Spike Lee avait à peine dormi. Samedi soir, il s'était levé de son siège et était entré sur le terrain dès que le buzzer final avait officiellement scellé le miracle : les Knicks étaient champions de la NBA. Lee a continué à se serrer dans ses bras et à se féliciter jusqu'au petit matin. Mais pourquoi traînait-il à San Antonio ? C'étaient les New York Des Knicks. Et il était celui de Brooklyn Spike Lee. Il devait rentrer chez lui.
Il y a deux semaines, Lee m'avait promis que si les Knicks gagnaient la finale, il organiserait une fête de quartier dans le quartier où il a grandi et où sa société cinématographique a toujours son bureau, Fort Greene. Le voici donc dimanche après-midi, quelques heures après son retour du Texas, toujours vêtu du pull orange et bleu orné des mots « Orange and Blue Skies » qu'il portait pour le match, penché sur l'épaule droite de DJ Evil Dee à la porte de sa société de production, 40 Acres and a Mule, demandant que le « Raspberry Beret » de Prince soit diffusé aux centaines de personnes qui dansaient dans la rue.
Comparée à certains des spectacles qui s'étaient déroulés à New York au cours des deux dernières semaines, c'était une fête calme. Pas de produits à vendre, pas de bus en feu. Jeudi, il y aurait un défilé de téléscripteurs sur Broadway, mais ce serait une scène de foule. C'était, littéralement et parfaitement, une affaire de famille : Ossian Wierenga, le voisin de sept ans de Spike, portant un t-shirt « Knicks World Champions » peint à la main, vendait de la limonade sur le trottoir sous les yeux vigilants de ses parents ; les grand-mères rebondissaient avec leurs petites-filles sur « Humpty Dance » de Digital Underground. Un gars portant un maillot de Latrell Sprewell, portant une fausse boombox, était en duo avec un gars portant un maillot de Jalen Brunson, les générations des Knicks se réunissant pour échanger des couplets sur « Juicy » de Biggie. La poignée de flics se dirigeaient vers Michael Jackson.

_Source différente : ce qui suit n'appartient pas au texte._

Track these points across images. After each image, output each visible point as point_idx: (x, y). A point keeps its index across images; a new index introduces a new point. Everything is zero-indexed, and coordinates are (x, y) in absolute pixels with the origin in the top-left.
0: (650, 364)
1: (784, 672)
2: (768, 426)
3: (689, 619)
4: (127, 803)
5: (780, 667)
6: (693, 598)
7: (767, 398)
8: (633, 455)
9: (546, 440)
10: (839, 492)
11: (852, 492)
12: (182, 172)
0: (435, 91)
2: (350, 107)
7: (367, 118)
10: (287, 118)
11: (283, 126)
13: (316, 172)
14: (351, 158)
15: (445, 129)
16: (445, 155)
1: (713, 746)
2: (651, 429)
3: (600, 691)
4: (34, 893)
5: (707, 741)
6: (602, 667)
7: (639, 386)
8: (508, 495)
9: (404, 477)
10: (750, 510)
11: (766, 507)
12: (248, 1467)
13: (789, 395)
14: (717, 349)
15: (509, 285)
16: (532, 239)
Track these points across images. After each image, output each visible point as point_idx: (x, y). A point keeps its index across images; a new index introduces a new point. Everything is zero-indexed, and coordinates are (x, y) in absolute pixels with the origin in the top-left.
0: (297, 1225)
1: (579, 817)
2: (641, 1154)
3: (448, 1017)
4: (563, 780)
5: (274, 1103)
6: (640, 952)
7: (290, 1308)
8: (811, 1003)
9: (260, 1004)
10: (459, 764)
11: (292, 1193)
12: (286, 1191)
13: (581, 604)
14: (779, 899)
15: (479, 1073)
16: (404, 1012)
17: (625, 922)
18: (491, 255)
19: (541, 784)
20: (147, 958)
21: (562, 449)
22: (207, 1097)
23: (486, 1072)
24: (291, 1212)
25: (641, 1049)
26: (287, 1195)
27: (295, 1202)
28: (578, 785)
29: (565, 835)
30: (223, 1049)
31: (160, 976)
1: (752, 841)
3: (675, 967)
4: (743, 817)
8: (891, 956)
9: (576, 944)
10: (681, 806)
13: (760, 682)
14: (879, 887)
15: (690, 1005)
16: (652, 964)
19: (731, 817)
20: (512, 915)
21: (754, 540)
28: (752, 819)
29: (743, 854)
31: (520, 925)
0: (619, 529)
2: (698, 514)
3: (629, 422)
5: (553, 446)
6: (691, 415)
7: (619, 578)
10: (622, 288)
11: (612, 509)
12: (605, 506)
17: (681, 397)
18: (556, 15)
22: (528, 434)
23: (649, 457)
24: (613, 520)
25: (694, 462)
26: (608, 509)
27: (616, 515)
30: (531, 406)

Même le gars portant le maillot d’Oklahoma City était déprimé. « Ouais, je sais que les Knicks ont gagné », a déclaré Maleek Mayers en riant. « Mais les Spurs ont battu mon Thunder, alors je tirais pour les Knicks ! »
Blair Watson avait passé la nuit précédente sur un balcon du Habana Outpost, un bar de Fort Greene qui avait attiré des milliers de fans en projetant les matchs sur le côté d'un bâtiment attenant. « Jusqu'à la semaine dernière, je ne m'intéressais pas vraiment au basket-ball », a déclaré Smith. « Mais tant de gens, tant de différences, se réunissant pour créer quelque chose de joyeux. C'était nécessaire. » Ezell Watson III venait d'Alabama. Il avait vu les Knicks en finir dans un bar de Harlem. « Je savais que c'était un moment historique : le retour de la joie, la réforme de la croyance », a-t-il déclaré. « Quelque chose de beau se passe en ce moment. Je devais être ici. »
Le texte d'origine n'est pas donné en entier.